On at least 532 separate occasions (in speeches, briefings, interviews, testimony, and the like), Bush and these three key officials, along with Secretary of State Colin Powell, Deputy Defense Secretary Paul Wolfowitz, and White House press secretaries Ari Fleischer and Scott McClellan, stated unequivocally that Iraq had weapons of mass destruction (or was trying to produce or obtain them), links to Al Qaeda, or both. This concerted effort was the underpinning of the Bush administration’s case for war.

It is now beyond dispute that Iraq did not possess any weapons of mass destruction or have meaningful ties to Al Qaeda. This was the conclusion of numerous bipartisan government investigations, including those by the Senate Select Committee on Intelligence (2004 and 2006), the 9/11 Commission, and the multinational Iraq Survey Group, whose “Duelfer Report” established that Saddam Hussein had terminated Iraq’s nuclear program in 1991 and made little effort to restart it.

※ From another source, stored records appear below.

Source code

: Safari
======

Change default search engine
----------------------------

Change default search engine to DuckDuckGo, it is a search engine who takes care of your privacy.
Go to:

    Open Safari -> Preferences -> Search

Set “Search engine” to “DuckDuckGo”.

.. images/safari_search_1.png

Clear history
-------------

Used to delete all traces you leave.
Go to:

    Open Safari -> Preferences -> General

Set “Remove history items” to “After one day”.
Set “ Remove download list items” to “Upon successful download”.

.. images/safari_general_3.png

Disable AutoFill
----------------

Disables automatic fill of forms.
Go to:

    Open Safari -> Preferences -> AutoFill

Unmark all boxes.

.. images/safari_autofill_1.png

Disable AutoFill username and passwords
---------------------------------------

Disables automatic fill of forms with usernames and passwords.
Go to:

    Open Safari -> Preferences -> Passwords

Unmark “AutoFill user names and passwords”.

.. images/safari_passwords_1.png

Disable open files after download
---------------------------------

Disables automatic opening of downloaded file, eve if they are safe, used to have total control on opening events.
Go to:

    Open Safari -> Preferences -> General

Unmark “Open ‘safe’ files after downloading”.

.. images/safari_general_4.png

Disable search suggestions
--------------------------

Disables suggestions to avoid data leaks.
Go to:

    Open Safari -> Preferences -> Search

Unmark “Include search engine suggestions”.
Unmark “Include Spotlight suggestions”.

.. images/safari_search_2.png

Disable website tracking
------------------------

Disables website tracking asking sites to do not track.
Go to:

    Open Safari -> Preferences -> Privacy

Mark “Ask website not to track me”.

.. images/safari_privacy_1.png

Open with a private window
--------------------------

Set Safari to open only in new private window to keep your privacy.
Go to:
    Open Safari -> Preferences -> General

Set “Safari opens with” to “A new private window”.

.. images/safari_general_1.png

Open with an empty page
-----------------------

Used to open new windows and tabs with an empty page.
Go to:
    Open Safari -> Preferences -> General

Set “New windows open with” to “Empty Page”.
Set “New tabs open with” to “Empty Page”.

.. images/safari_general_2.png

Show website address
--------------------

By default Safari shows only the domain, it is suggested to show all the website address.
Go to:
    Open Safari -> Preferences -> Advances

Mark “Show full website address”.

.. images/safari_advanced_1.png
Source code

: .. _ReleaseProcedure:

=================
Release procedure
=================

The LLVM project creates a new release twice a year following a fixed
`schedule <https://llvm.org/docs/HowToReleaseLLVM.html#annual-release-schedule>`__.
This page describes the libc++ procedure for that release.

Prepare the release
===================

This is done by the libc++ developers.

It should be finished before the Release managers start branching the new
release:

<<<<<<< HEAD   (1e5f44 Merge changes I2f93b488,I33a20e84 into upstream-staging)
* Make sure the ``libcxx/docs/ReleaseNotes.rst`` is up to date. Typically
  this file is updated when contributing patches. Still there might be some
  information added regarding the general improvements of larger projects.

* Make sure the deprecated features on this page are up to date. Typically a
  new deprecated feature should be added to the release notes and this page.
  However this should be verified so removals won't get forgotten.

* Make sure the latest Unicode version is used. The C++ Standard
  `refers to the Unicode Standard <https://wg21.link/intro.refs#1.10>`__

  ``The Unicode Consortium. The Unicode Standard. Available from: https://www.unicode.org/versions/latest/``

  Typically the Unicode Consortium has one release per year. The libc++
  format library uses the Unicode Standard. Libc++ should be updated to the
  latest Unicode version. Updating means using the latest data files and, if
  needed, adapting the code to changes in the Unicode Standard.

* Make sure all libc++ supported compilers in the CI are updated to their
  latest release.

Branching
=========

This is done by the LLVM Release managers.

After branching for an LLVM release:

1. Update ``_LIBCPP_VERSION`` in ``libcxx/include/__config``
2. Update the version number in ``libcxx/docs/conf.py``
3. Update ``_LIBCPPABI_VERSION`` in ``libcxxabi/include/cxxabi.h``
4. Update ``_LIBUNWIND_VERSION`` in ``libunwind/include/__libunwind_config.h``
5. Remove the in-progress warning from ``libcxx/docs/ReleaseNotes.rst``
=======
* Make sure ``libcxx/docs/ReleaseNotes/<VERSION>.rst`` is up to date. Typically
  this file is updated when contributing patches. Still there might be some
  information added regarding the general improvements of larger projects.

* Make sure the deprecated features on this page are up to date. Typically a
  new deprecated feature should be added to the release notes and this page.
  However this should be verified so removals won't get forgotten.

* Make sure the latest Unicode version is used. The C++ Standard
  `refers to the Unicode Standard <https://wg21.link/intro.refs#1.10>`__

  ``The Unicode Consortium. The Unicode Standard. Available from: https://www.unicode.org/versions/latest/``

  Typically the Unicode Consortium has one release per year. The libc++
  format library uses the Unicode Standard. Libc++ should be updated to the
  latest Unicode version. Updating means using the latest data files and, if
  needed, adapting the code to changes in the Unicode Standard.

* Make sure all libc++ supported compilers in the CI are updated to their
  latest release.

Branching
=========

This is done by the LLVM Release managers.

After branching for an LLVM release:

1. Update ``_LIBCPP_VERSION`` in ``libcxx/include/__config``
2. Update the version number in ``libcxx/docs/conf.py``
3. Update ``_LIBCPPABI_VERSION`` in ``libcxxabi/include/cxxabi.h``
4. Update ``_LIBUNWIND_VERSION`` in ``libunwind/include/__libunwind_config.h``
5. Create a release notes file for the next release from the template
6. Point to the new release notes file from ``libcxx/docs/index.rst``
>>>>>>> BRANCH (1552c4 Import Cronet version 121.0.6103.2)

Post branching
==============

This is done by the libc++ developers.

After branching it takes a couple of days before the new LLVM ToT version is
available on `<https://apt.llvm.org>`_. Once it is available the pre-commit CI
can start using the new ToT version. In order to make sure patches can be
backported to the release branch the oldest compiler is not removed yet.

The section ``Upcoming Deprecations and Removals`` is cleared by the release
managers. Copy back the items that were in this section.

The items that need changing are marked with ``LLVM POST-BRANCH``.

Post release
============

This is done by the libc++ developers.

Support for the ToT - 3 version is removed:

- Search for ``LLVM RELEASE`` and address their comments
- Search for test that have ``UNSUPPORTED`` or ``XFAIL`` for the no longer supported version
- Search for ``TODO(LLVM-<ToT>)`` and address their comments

In short, the Bush administration led the nation to war on the basis of erroneous information that it methodically propagated and that culminated in military action against Iraq on March 19, 2003. Not surprisingly, the officials with the most opportunities to make speeches, grant media interviews, and otherwise frame the public debate also made the most false statements, according to this first-ever analysis of the entire body of prewar rhetoric.

If that’s not an impeachable offense then what is? Oh, right, blow jobs are.

Update: Official White House response to the report by Press Secretary Dana Perino? How we sold the war “is not worth spending time on.”

I hardly think that the study is worth spending time on. It is so flawed, in terms of taking anything into context or including — they only looked at members of the administration, rather than looking at members of Congress or people around the world.

Because, as you’ll remember, we were part of a broad coalition of countries that deposed the dictator based on a collective understanding of the intelligence.

In short, it’s not our fault because we weren’t the only ones who believed the lies we were spewing and we had help from other governments in spewing those lies. Someone needs some sense slapped into them.